2018年にお亡くなりになった女優の樹木希林さんもこのことを気にかけていらっしゃったと。
なんとお亡くなりになる2週間前が9月1日。ご自身も何度か危篤状態になるなか
「死なないで、ね・・・、どうか、生きてください・・・」
「今日は学校に行けない子が大勢自殺してしまう日なの」
と言われていたそうです。
そんなわけで、上記の絞り出すような切実な願いを病床で聞きかれた、娘の内田哉也子さんが書かれたこちらの本を読みました。
希林さんといえば、乳癌が全身転移するも最期は癌の積極治療を避け、「全身がんです」といいながらも10年程度お仕事を続けていらっしゃった姿が印象的です。
そして、「これは」と思う仕事なら破格の報酬でも引き受けていらっしゃったことも有名です。
亡くなる4年くらい前に不登校を支援する団体に対して、ほぼ無償の形でインタビューや公演をひきうけていらっしゃったそうです。
本では娘の内田哉也子さんが、不登校を支援する団体の方、元不登校だった子ども、不登校の子どもを持っていた親などへインタビューする形で進んでいきます。
哉也子さんがおっしゃっていたのが、“LIVE or DIE” とか”SCHOOL or DEATH” というとても極端な2択に学童期~思春期の子ども・親が陥りがちなこと。
学校でも死でもない「第3の選択肢」の存在が見過ごされがちになっているといこと。
「学校に行かなければまともになれない」という重圧は強すぎて、学校にいかなくても大人にはなれるし、仕事を持って社会で生きていける。
意外と不登校→大検などを経て→医療職(医師も含む)の方いらっしゃいますよ。資格職なのでそういう経歴でも十分就職できます。

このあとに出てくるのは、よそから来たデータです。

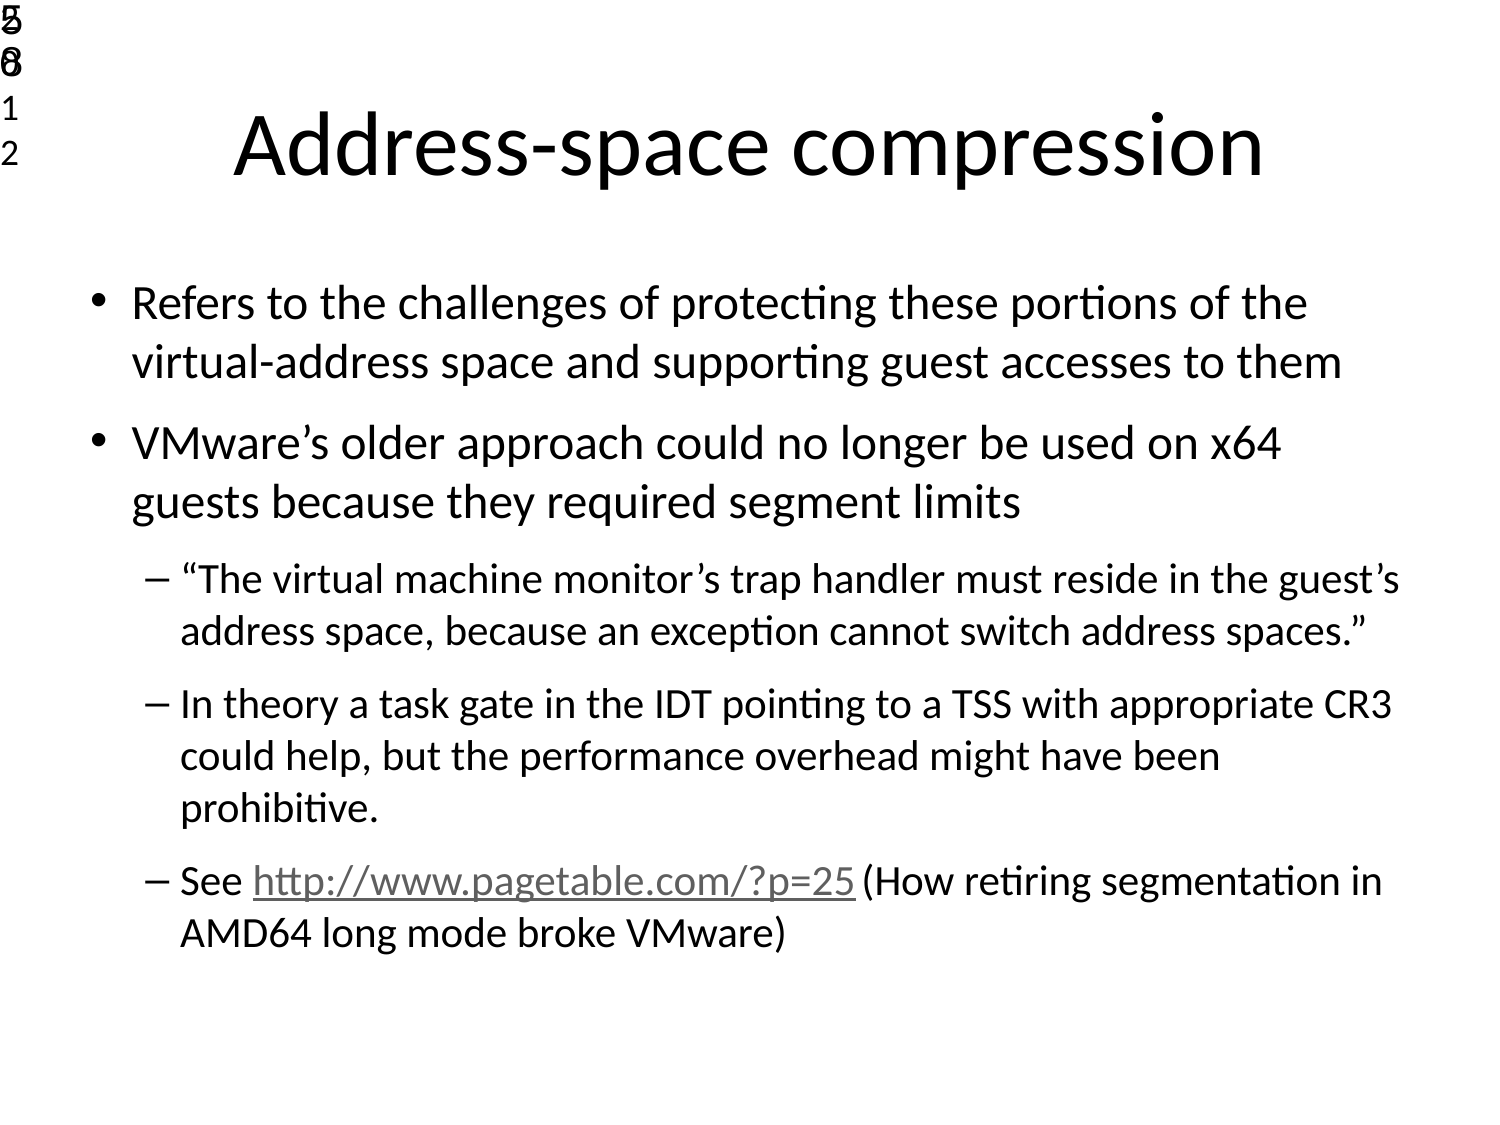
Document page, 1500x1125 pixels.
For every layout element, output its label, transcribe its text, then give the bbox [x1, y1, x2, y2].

title Address-space compression [75, 45, 1425, 233]
list Refers to the challenges of protecting these portions of the virtual-address space and supporting guest accesses to them VMware’s older approach could no longer be used on x64 guests because they required segment limits “The virtual machine monitor’s trap handler must reside in the guest’s address space, because an exception cannot switch address spaces.” In theory a task gate in the IDT pointing to a TSS with appropriate CR3 could help, but the performance overhead might have been prohibitive. See http://www.pagetable.com/?p=25 (How retiring segmentation in AMD64 long mode broke VMware) [75, 262, 1425, 1005]
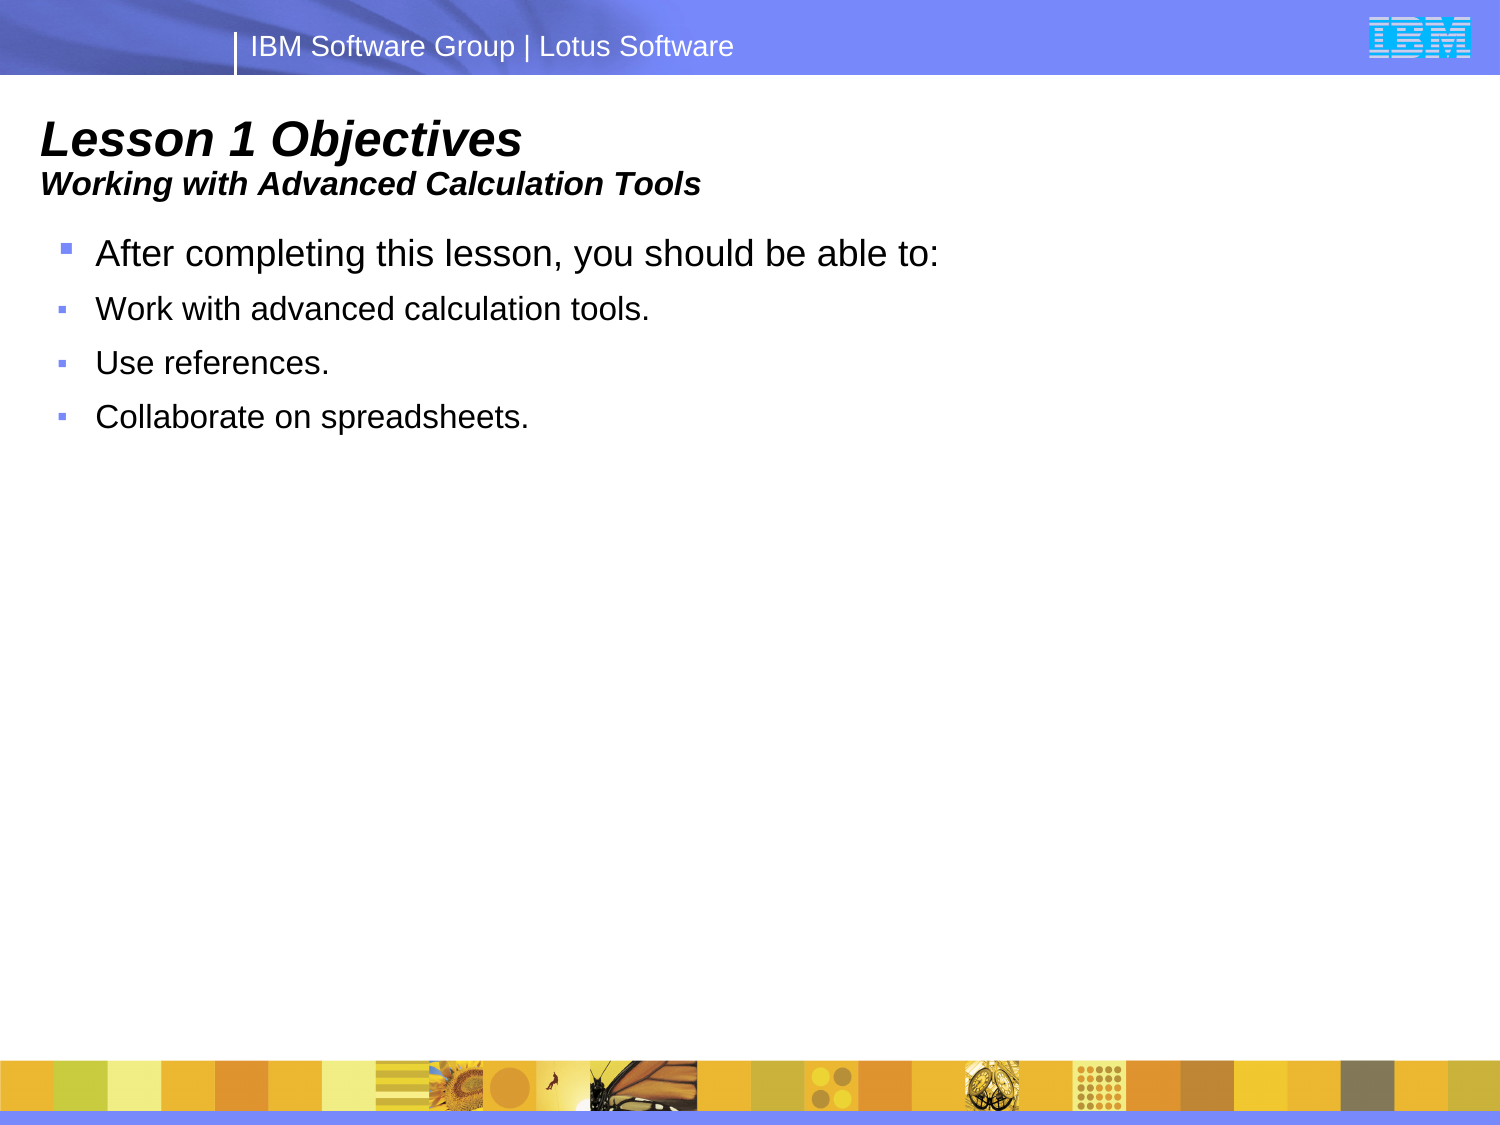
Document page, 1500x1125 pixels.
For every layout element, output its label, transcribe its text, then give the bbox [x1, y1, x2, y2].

しかしその実例が周りに少なすぎて、学校という枠組みから出てしまうことへの恐怖感が子どもも親もとても強い。
職場にも不登校の子どもを持つ同僚がいるのですが、
「2学期も学校に行きたくないなら行かなくてもいい。家にいなさい。」
と夏休み中何度も言っているそうです。(一方でその同僚は、子どもの行く末についていつも心を砕いているのですが・・・。)
学校の狭い人間関係だけで、自分のことを否定して死んでしまうのは勿体ないことだと思います。
悩む時間は無駄ではないけれど、命を落とすことだけはどうか思い留まって欲しいです。
そして大人も、学校という枠組みが死を考えるほどの重圧となっていることを忘れてはならないと思います。